Sunday, May 13, 2012

Lou Prophet, Where Have You Gone?


Earlier this year I wrote a lukewarm review of Peter Brandvold’s The Devil’s Winchester, an entry in a long running series about bounty hunter Lou Prophet (which you can find much more about by clicking on the Peter Brandvold tag below).  I didn’t like the book so much because it lacked the fun and character development of the earlier Prophet books.  Brandvold wrote back and asked me to stick around for the next one, sure to be to my liking.  Heck, he even offered to eat the manuscript on youtube if I didn't like itI pre-ordered The Devil Laughter right away, sure I’d love it.

I don’t.  Brandvold is still a good writer, but the Lou Prophet that I enjoyed so much, and frankly got me into reading westerns in the first place, is pretty much gone.  The books are all grimdark now, with lots of violence, and not much levity.  That was the genius of the early books- tales of an emotionally scarred Civil War vet who makes a deal with the devil to accept his eventual place in Hell as long as he can party as hard as he can on Earth.  All the bounty hunting stuff use to be just about funding the whiskey and whores, and those debauched and funny chapters were a blast.  My favorite chapter of any Prophet book is the opening of The Devil Gets His Due, where Lou wrestles a drunken mountain man’s drunken pet bear to impress a buxom saloon girl.  I still pull that chapter out from time to time for laughs.  I can’t even imagine a scene like that in these books any more.
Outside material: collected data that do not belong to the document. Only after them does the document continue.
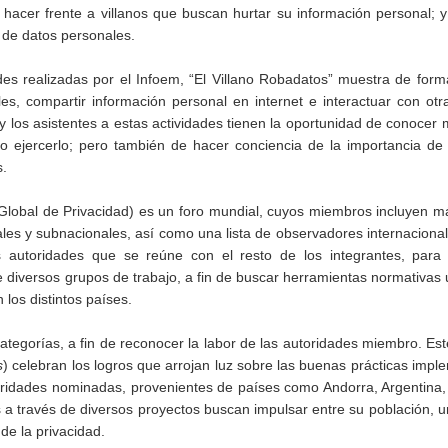
 hacer frente a villanos que buscan hurtar su información personal; 
n de datos personales.
des realizadas por el Infoem, “El Villano Robadatos” muestra de form
es, compartir información personal en internet e interactuar con otr
s y los asistentes a estas actividades tienen la oportunidad de conocer
 ejercerlo; pero también de hacer conciencia de la importancia de 
s.
Global de Privacidad) es un foro mundial, cuyos miembros incluyen 
ales y subnacionales, así como una lista de observadores internacion
autoridades que se reúne con el resto de los integrantes, para 
de diversos grupos de trabajo, a fin de buscar herramientas normativas 
los distintos países.
tegorías, a fin de reconocer la labor de las autoridades miembro. Est
s
) celebran los logros que arrojan luz sobre las buenas prácticas imp
ridades nominadas, provenientes de países como Andorra, Argentina, 
a través de diversos proyectos buscan impulsar entre su población, u
de la privacidad.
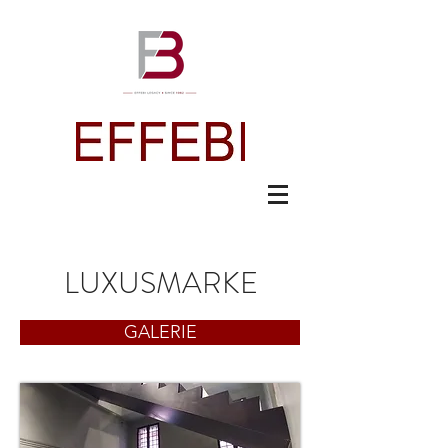
LUXUSMARKE
GALERIE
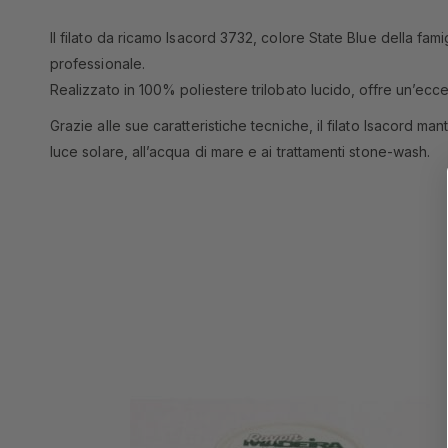
Il filato da ricamo Isacord 3732, colore State Blue della famig
professionale.
Realizzato in 100% poliestere trilobato lucido, offre un’ecce
Grazie alle sue caratteristiche tecniche, il filato Isacord m
luce solare, all’acqua di mare e ai trattamenti stone-wash.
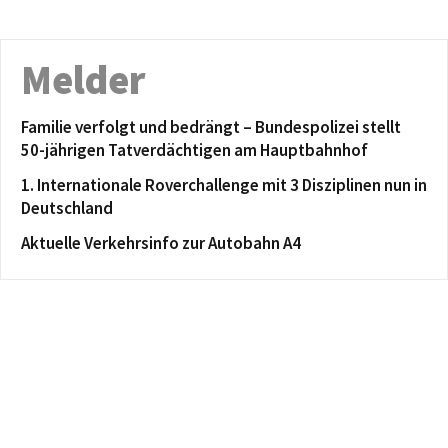
Melder
Familie verfolgt und bedrängt – Bundespolizei stellt
50-jährigen Tatverdächtigen am Hauptbahnhof
1. Internationale Roverchallenge mit 3 Disziplinen nun in
Deutschland
Aktuelle Verkehrsinfo zur Autobahn A4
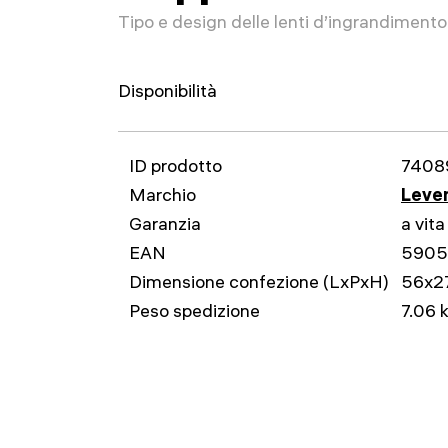
Tipo e design delle lenti d’ingrandimento
Disponibilità
ID prodotto
7408
Marchio
Leven
Garanzia
a vita
EAN
5905
Dimensione confezione (LxPxH)
56x2
Peso spedizione
7.06 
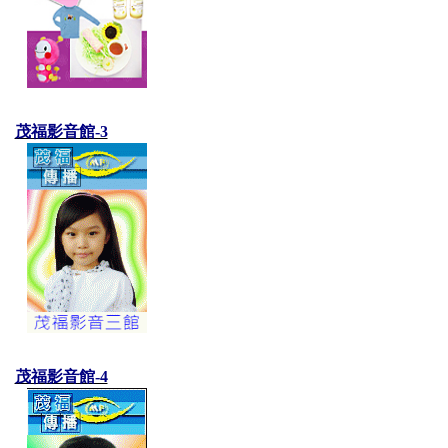
茂福影音館-3
茂福影音館-4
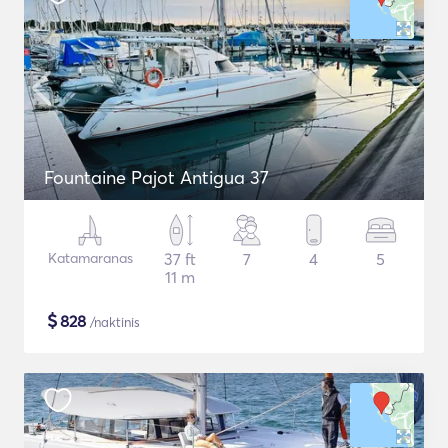
Fountaine Pajot Antigua 37
Katamaranas
37 ft
7
4
5
11 m
$
828
/naktinis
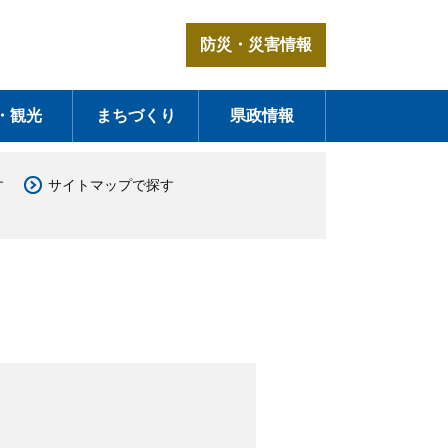
防災・災害情報
・観光
まちづくり
県政情報
す
サイトマップで探す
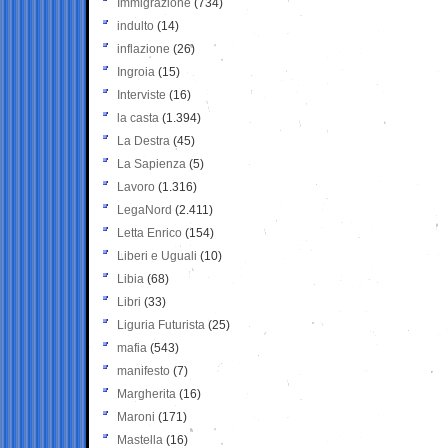
Immigrazione
(734)
indulto
(14)
inflazione
(26)
Ingroia
(15)
Interviste
(16)
la casta
(1.394)
La Destra
(45)
La Sapienza
(5)
Lavoro
(1.316)
LegaNord
(2.411)
Letta Enrico
(154)
Liberi e Uguali
(10)
Libia
(68)
Libri
(33)
Liguria Futurista
(25)
mafia
(543)
manifesto
(7)
Margherita
(16)
Maroni
(171)
Mastella
(16)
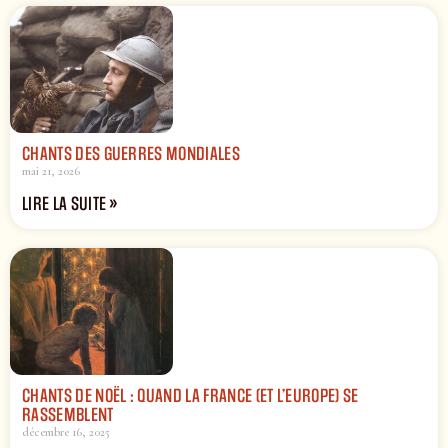
CHANTS DES GUERRES MONDIALES
mai 21, 2026
LIRE LA SUITE »
CHANTS DE NOËL : QUAND LA FRANCE (ET L’EUROPE) SE
RASSEMBLENT
décembre 16, 2025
Actually I can, because I saw a couple of preview images from a dormant Lou Prophet comic book years ago.  And damn, son, they were funny.  Unfortunately, I can’t find them anywhere on-line any more.  If anyone has them, send a link!  As the Prophet books continue I really do think that they’d play better as comic books, as the characters are vividly described oddities of the west, almost like Arkham Asylum let loose in the 1880’s.  
 
The Lou Prophet books could use a little more of this...
Let me make one thing clear- Brandvold is a great writer.  If action packed, blood and guts books are your thing, you need look no further.  They’re just not my thing, at least not all the time.